Romane: «Encore six semaines! C'est trop, mon ami; ne pourriez-vous lui écrire de venir prendre possession en personne le 15 mai?»
Le général: «Très bien! Je vais écrire tout de suite, tu donneras ma lettre à Dérigny, qui la portera lui-même à Smolensk, à la poste.»
Le général se mit à table; dix minutes après, Romane remettait la lettre à Dérigny en lui expliquant son importance et pourquoi le départ était avancé. Dérigny ne perdit pas de temps.

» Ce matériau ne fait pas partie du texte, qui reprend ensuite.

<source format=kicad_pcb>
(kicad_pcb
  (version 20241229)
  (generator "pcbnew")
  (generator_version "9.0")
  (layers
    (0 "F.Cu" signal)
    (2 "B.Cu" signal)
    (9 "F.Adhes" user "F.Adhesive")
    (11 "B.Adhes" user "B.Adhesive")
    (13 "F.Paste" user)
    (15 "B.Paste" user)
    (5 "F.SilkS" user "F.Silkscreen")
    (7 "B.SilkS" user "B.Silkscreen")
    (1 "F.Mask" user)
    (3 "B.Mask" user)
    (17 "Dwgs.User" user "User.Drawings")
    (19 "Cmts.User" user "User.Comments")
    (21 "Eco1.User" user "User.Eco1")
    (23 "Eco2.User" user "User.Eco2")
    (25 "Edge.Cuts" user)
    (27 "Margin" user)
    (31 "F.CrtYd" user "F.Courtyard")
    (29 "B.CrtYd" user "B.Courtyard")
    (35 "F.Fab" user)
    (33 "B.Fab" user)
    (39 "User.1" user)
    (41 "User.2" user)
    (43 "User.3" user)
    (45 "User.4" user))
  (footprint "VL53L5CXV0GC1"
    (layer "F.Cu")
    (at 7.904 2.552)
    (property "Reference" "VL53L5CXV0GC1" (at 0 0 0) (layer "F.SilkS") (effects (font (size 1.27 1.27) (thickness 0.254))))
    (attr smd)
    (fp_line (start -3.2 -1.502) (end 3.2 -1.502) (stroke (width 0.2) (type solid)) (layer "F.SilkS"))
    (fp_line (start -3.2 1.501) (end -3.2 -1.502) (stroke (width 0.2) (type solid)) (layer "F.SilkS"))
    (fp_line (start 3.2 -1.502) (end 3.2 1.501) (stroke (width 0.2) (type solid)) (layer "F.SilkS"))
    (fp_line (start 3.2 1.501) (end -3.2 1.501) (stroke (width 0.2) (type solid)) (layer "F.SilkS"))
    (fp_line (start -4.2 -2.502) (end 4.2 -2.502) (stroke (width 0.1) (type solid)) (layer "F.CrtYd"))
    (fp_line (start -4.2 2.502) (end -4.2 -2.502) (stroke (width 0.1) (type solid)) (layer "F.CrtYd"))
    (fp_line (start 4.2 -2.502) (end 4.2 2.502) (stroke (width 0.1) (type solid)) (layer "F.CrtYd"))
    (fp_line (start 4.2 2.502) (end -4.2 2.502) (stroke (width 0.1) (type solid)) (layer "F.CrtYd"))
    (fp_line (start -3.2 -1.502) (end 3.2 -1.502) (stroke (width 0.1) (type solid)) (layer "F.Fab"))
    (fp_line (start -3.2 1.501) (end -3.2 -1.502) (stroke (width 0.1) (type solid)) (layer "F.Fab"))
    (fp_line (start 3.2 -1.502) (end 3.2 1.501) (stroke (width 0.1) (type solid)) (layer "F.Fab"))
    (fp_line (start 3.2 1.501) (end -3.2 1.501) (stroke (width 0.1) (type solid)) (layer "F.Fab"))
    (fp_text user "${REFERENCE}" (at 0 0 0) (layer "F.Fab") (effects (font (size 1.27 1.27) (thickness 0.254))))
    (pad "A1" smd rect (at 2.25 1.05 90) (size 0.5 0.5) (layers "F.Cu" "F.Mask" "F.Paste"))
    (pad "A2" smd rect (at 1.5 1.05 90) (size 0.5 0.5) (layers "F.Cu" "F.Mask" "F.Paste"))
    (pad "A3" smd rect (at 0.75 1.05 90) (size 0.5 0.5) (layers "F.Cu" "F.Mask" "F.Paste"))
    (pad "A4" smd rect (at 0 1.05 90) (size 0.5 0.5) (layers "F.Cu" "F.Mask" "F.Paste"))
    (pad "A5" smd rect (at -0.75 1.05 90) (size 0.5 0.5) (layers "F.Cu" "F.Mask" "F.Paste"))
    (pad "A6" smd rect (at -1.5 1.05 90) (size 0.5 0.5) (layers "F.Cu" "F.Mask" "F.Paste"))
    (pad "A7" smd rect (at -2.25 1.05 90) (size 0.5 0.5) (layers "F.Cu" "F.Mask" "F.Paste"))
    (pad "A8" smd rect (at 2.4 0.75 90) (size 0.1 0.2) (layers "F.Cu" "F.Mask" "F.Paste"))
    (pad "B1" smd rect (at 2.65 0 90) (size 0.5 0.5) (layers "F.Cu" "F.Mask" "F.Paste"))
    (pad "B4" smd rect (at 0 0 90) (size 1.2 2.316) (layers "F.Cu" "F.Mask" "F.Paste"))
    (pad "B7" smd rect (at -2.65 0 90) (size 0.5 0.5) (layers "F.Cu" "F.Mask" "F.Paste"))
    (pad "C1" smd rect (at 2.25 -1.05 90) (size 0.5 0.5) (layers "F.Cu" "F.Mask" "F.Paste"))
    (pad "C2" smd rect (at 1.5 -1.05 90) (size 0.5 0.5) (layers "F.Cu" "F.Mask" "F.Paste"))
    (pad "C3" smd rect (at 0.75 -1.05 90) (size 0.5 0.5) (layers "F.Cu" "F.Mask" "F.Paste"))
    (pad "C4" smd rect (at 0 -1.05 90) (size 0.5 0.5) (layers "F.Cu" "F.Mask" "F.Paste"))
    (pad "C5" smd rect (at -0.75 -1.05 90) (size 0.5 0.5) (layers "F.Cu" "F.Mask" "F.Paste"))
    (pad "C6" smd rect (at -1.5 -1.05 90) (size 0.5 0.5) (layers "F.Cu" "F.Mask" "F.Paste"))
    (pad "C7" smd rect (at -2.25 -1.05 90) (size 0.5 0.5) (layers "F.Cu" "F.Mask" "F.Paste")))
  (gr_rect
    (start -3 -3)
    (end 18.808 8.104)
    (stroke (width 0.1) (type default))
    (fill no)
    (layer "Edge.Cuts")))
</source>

Mme Dabrovine convint avec son oncle qu'elle se plaindrait vivement de souffrances nouvelles; que le général proposerait de hâter le départ pour aller attendre la saison des eaux dans un climat plus doux, et qu'on le fixerait au 1er juin devant Mme Papofski, mais en réalité au 1er mai, dans quinze jours.
«Négrinski arrivera le 15; nous serons déjà loin, en chemin de fer et en pays étranger; elle aura dix jours de gloire et de triomphe!»
Madame Dabrovine: «Mais, mon père, ne craignez-vous pas que pendant ces dix jours, elle n'exerce des cruautés contre vos gens et contre les pauvres paysans?»
Le général: «Non, ma fille, parce que je ferai, avant de partir, un acte par lequel je donnerai la liberté à tous mes dvarovoï [3] et par lequel je déclarerai que si elle fait fouetter ou tourmenter un seul individu, elle perdra tous ses droits et devra quitter mes terres dans les vingt-quatre heures.»
Note 3:[ (retour) ] Domestiques attachés au service particulier des maîtres.
Madame Dabrovine: «Je reconnais là votre bonté et votre prévoyance, mon père.»